La franchise avec laquelle Edgar s’acquitta ensuite des devoirs de l’hospitalité, le changement qu’il remarqua dans son ton et dans ses manières, à mesure qu’il causait avec lui, calmèrent les appréhensions que ces souvenirs avaient fait naître, et sa pénétration découvrit sans peine que c’était aux grâces et à la beauté de Lucie qu’il était redevable des dispositions plus favorables de son hôte.

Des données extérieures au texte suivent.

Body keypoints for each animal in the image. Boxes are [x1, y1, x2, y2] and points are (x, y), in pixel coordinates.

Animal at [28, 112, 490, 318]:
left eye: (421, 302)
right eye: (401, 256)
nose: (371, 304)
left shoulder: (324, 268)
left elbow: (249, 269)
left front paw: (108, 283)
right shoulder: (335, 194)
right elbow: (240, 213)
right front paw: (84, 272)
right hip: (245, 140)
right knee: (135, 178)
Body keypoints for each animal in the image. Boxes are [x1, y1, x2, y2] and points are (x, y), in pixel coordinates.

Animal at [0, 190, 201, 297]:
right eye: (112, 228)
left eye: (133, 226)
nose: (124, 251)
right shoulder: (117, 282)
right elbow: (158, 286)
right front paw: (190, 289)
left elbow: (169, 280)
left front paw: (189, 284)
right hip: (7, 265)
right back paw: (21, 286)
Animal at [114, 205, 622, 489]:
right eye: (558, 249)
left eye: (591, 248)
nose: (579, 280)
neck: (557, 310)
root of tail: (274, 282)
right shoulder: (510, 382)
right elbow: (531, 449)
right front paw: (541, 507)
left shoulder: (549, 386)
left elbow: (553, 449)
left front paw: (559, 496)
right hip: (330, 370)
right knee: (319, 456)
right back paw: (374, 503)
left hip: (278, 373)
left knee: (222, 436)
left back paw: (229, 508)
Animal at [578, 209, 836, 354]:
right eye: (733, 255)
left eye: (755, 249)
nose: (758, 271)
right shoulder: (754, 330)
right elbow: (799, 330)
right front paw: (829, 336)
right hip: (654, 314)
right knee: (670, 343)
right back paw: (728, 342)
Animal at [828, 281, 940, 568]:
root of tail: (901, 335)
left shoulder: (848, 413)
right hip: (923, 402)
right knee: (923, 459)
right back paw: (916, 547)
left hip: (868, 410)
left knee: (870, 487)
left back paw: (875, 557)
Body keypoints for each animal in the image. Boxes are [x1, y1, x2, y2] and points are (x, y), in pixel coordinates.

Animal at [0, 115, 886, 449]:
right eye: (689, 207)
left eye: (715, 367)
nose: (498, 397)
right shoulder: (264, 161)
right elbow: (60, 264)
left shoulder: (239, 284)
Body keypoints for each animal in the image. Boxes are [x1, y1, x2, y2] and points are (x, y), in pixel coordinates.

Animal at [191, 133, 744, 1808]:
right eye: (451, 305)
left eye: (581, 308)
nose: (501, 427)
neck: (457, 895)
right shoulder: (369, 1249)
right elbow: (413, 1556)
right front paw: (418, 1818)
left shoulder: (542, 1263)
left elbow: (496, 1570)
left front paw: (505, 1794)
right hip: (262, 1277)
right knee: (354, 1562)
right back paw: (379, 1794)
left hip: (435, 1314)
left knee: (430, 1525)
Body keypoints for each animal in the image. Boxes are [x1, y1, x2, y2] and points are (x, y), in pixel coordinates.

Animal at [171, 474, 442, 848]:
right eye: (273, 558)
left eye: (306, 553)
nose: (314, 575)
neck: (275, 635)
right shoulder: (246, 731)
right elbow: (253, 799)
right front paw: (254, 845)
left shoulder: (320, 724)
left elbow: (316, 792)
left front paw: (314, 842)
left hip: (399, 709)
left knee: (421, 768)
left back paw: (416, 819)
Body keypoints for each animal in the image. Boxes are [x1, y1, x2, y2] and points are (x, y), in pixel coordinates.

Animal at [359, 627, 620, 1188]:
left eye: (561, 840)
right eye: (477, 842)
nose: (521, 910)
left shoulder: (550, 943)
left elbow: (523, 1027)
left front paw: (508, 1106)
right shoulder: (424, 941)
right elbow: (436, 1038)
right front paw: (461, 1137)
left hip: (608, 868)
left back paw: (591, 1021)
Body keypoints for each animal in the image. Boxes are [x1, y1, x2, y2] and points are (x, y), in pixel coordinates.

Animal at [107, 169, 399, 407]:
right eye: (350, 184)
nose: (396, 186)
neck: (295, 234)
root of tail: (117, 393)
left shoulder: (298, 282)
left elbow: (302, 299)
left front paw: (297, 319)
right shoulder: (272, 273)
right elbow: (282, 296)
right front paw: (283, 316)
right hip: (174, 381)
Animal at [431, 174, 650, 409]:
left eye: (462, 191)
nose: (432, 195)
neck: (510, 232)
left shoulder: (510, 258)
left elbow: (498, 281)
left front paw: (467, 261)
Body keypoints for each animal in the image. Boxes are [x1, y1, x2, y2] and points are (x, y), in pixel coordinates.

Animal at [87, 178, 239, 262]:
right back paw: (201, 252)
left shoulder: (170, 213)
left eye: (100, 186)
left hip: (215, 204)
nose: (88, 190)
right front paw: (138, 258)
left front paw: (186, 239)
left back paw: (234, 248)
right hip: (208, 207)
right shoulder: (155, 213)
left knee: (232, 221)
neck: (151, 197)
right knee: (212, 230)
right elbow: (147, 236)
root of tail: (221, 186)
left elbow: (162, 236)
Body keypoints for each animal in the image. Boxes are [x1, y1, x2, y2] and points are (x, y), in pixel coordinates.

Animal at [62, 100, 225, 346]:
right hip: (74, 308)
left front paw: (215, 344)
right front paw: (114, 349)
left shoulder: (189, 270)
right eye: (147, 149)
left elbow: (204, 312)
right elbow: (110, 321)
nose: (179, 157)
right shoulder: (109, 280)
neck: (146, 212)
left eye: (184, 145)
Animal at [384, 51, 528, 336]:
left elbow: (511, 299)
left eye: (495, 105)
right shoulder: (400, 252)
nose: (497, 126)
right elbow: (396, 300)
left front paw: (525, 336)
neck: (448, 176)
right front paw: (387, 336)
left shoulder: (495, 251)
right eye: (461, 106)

Toutes ces pensées se retracèrent à son esprit quand il eut pris possession de la chambre secrète. Une lampe de fer, un appartement sans meubles qui ressemblait à une prison plutôt qu’à une chambre à coucher, le bruit continuel des vagues qui venaient se briser contre le rocher sur lequel la tour avait été construite : tout contribuait à jeter le trouble et la mélancolie dans son âme. C’était à lui, c’était à ses manœuvres adroites qu’était due en grande partie la ruine de la famille dont il habitait en ce moment le dernier asile ; mais son caractère était plus intéressé que cruel, et la vue d’une détresse et d’une désolation qu’il avait occasionnées lui était aussi pénible qu’il le serait à une maîtresse de maison d’un cœur tendre de présider en personne à la mort des agneaux et des pigeons tués par ses ordres. En même temps, quand il pensait à l’alternative de se trouver forcé, par une décision du parlement, à rendre à Ravenswood la plus grande partie de ses dépouilles, ou d’adopter comme membre de sa propre famille l’héritier de cette maison appauvrie, il éprouvait ce qu’on peut supposer qu’éprouve une araignée quand elle voit sa toile, fruit de tant de soins et de travaux, emportée par un malheureux coup de balai. D’une autre part, s’il s’engageait trop avant dans ses nouveaux projets, cela donnait lieu à une question que plus d’un bon mari, tenté d’agir comme s’il eût été le maître, s’est adressée sans pouvoir se faire une réponse satisfaisante : – Que dira ma femme ? Sir William prit enfin la résolution qui sert de refuge aux esprits faibles : il se détermina à attendre les événements, à profiter des circonstances qui se présenteraient et à y conformer sa conduite. Dans cet esprit de temporisation politique, il finit par dormir d’un sommeil paisible.